More than a year ago, she and two other neighbors said, the four women moved into an apartment on the fourth floor of a building on Ulitsa Mira, which means Street of Peace. They shared the apartment with at least two other women, including Taburova’s mother and her aunt. They lived cramped, in two bedrooms, sleeping on beds, some of which were simply matting or blankets on top of boxes. The windows are covered with plastic film, since few of the panes have been replaced in the building, or anywhere else in Grozny for that matter. The fifth floor of the building is open to the sky, its walls and roof punched out by one of the shells that pounded the city as Russian forces moved in, again, in 1999. All four worked in Grozny’s nearby central market, selling clothes, shoes and other goods they shuttled in from Azerbaijan. Women are most of the market’s traders, if only because of the difficulty that Chechen men have crossing its heavily guarded frontiers.
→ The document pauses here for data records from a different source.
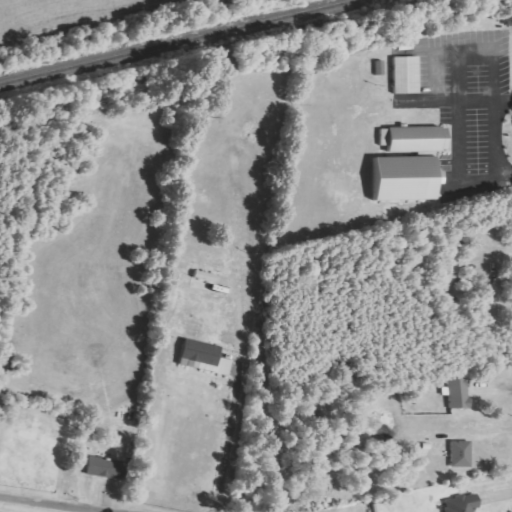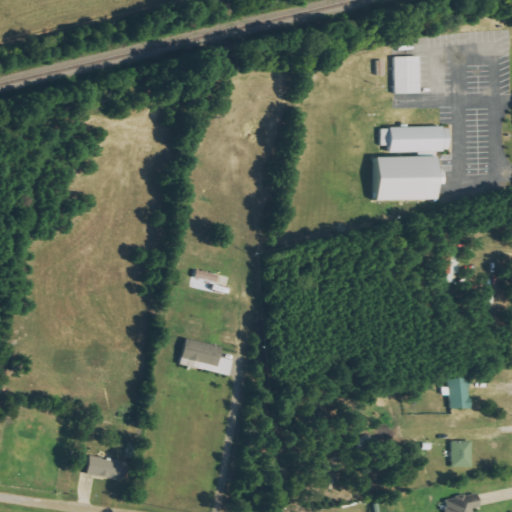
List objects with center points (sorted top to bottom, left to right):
railway: (176, 41)
building: (404, 75)
building: (413, 139)
building: (400, 178)
building: (439, 178)
building: (451, 265)
building: (203, 276)
building: (202, 358)
building: (458, 392)
building: (459, 454)
building: (102, 467)
road: (52, 505)
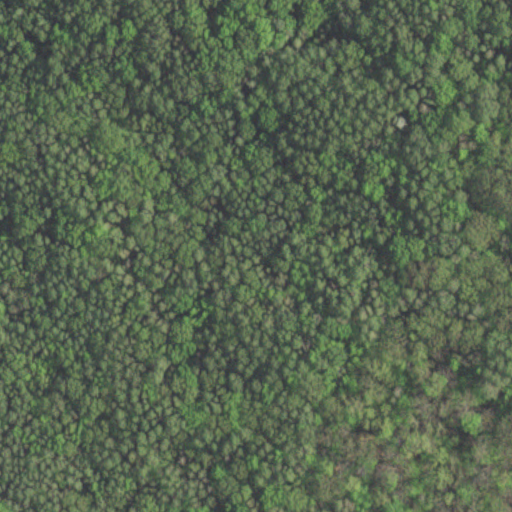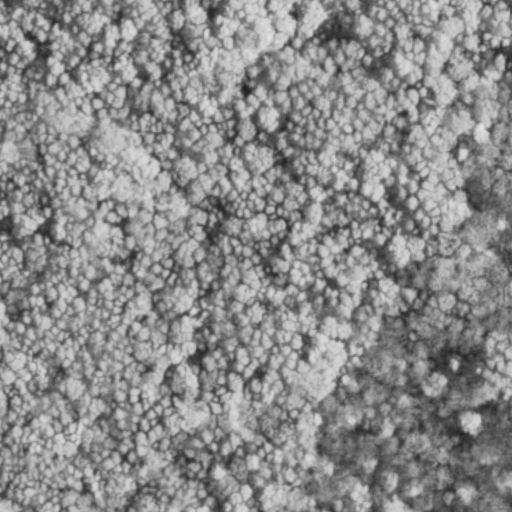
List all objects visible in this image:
park: (256, 256)
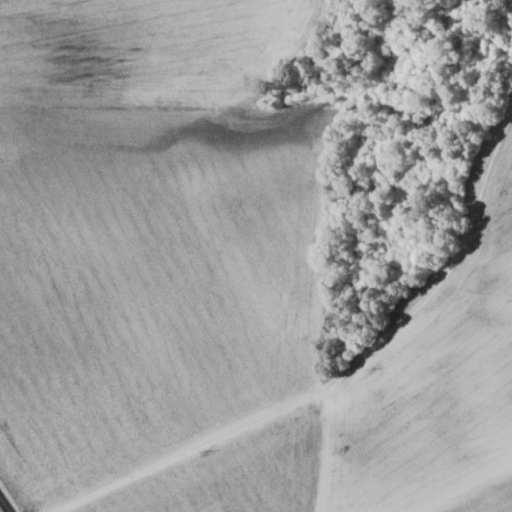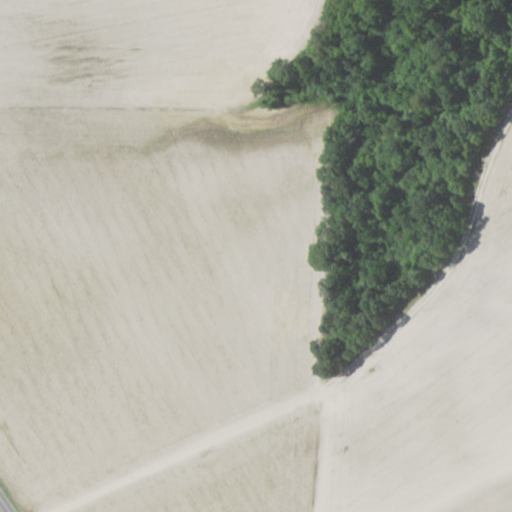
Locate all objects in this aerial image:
road: (344, 374)
road: (4, 505)
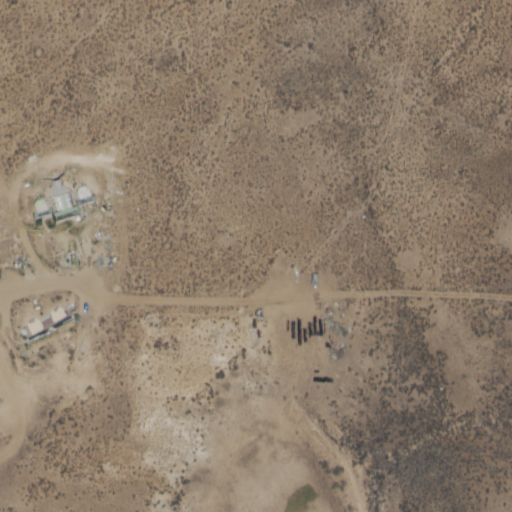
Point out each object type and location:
building: (42, 206)
road: (2, 300)
road: (150, 302)
building: (43, 316)
building: (53, 317)
building: (31, 328)
road: (25, 405)
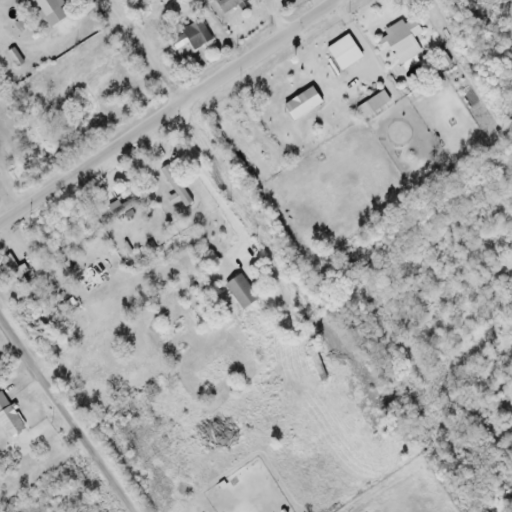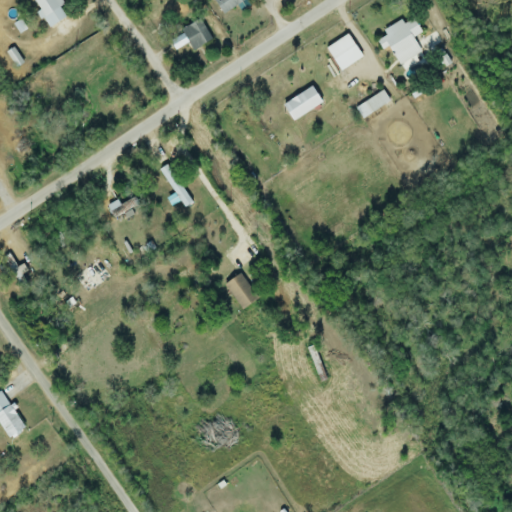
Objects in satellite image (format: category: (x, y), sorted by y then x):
building: (224, 5)
building: (47, 11)
building: (400, 41)
road: (146, 51)
building: (341, 54)
road: (166, 111)
road: (203, 183)
building: (238, 293)
road: (70, 412)
building: (7, 419)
A stall cost 30 cents a day to rent. None were “black widows.” Dzhebirkhanova, said to be in her early 40s, was divorced. So were the Nagayeva sisters, 26 and 24. All three divorced, the neighbors said, because they could not have children, something deeply stigmatized in Chechen life.
The Nagayevas originally came from Tevzana, a village in Chechnya’s foothills that been the center of fierce battles between Russians and Chechen separatists. Like many, they gravitated to the capital. The two sisters lost a brother, Uvays Nagayev. On April 27, 2001, he and a friend were badly beaten by Russian soldiers in Tevzana, according to a report compiled by Memorial. He escaped, but on May 3, he was arrested at the family’s home by soldiers in a Russian armored vehicle. He has not been heard from since.
The neighbor who spoke on condition of anonymity discounted that loss as a possible source for revenge. “Amanat would not seek revenge after three years,” she said of the older Nagayeva sister, who in other accounts has been called Aminat, Amnat and Amanta. “Such things are never delayed.”